Já o serviço do Serasa disponibiliza recursos de acompanhamento da situação cadastral do CPF e alertas relacionados à exposição de dados pessoais, contribuindo para a identificação precoce de possíveis fraudes.
Contudo, o especialista orienta que a atenção não fique concentrada apenas no CPF exposto. “Os criminosos costumam combinar diferentes informações obtidas em vazamentos para acessar contas, aplicar golpes e se passar por outras pessoas. Por isso, é importante revisar a segurança de todos os serviços digitais utilizados, especialmente e-mails, aplicativos bancários e redes sociais, por meio da criação de senhas fortes e exclusivas para cada serviço, além da ativação da autenticação em dois fatores sempre que possível”.
Quais são os direitos de quem teve dados vazados?
Além dos cuidados para evitar fraudes, a população também conta com direitos garantidos pela Lei Geral de Proteção de Dados (LGPD). A legislação estabelece regras para a coleta, o armazenamento e o tratamento de informações pessoais, além de prever responsabilidades para organizações que não adotem medidas adequadas de segurança.

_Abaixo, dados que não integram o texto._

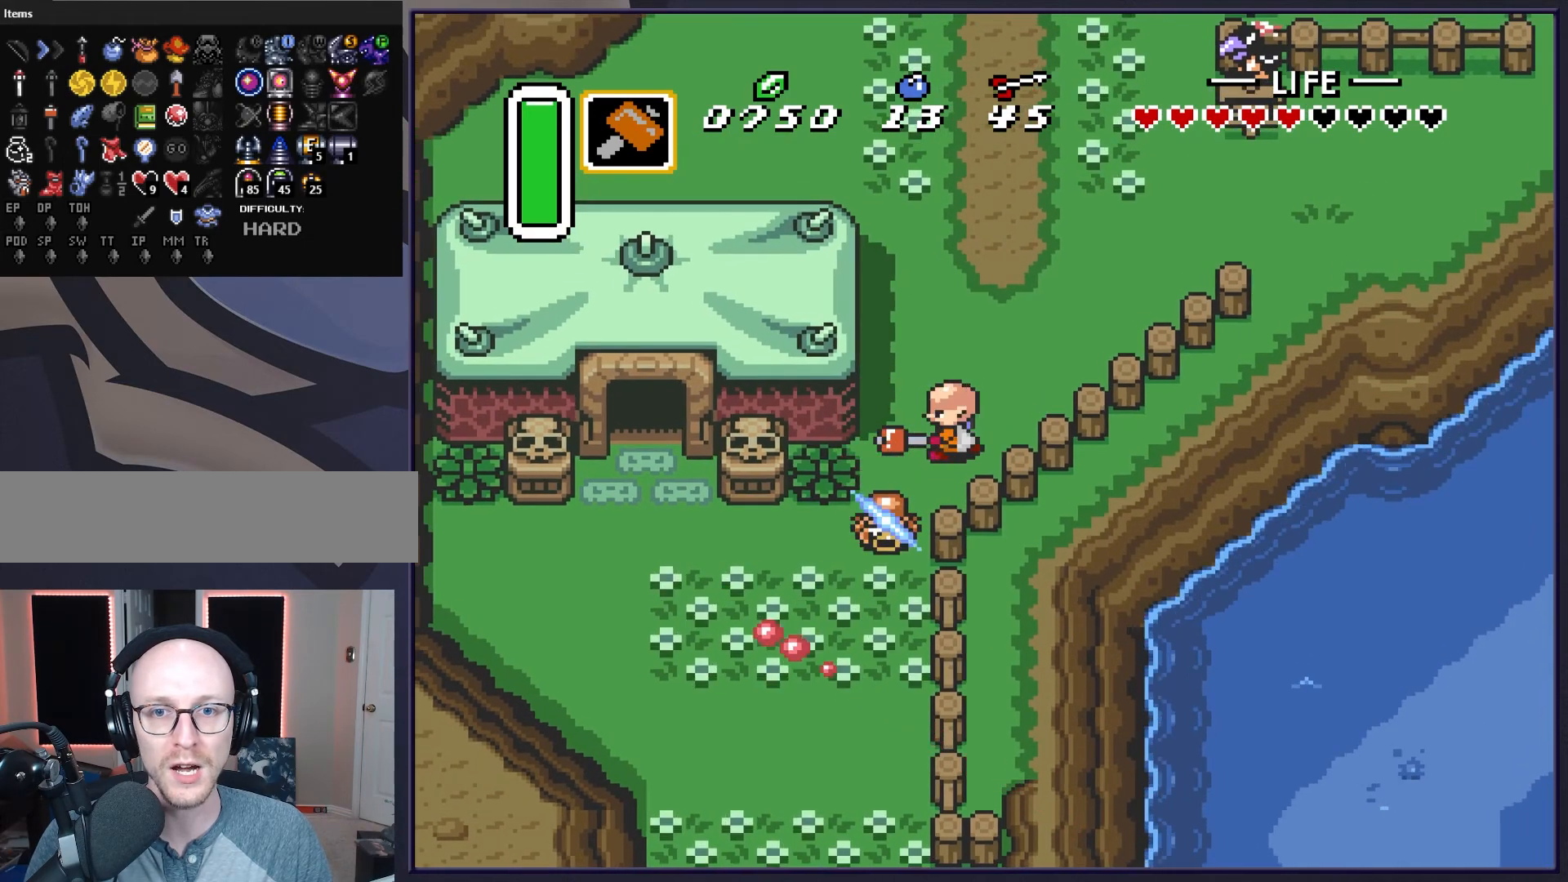
{"buttons": ["DPAD_DOWN"], "events": [[217, "DPAD_LEFT", "down"], [433, "DPAD_DOWN", "down"], [433, "DPAD_LEFT", "up"]]}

Raquel Grieco, advogada e sócia do escritório Bosque & Grieco Advogados Associados, ressalta que os titulares de dados têm o direito de ser informados sobre incidentes que possam representar riscos relevantes às suas informações pessoais. “A LGPD prevê mecanismos para garantir maior transparência e proteção aos cidadãos. Dependendo da gravidade do incidente, as organizações podem ser obrigadas a comunicar o vazamento às autoridades competentes e aos titulares afetados, permitindo que adotem medidas para reduzir possíveis danos”, explica.
A advogada explica que os cidadãos que sofrerem prejuízos em decorrência do uso indevido de seus dados também podem buscar a responsabilização dos envolvidos. “Cada situação deve ser analisada individualmente, mas a legislação brasileira prevê a possibilidade de reparação quando há comprovação de danos relacionados à falha na proteção das informações pessoais. Por isso, é importante guardar registros, documentos e evidências que possam auxiliar na apuração do caso”, conclui.
Como registrar um BO?
Caso identifique movimentações financeiras desconhecidas, abertura de contas, contratação de empréstimos ou qualquer outro indício de uso indevido do CPF, a recomendação é registrar um boletim de ocorrência (BO). O documento ajuda a formalizar o fato e pode ser utilizado para comunicar instituições financeiras, instruir investigações e resguardar o titular em eventuais disputas relacionadas à fraude.
O registro pode ser feito presencialmente em uma delegacia da Polícia Civil ou de forma on-line, nos estados que oferecem o serviço. Ao preencher o BO, é importante descrever detalhadamente o ocorrido e anexar documentos que possam comprovar a fraude, como extratos bancários, comprovantes de transferências, protocolos de atendimento, e-mails, mensagens e capturas de tela. Essas informações auxiliam na análise da ocorrência e na investigação do caso.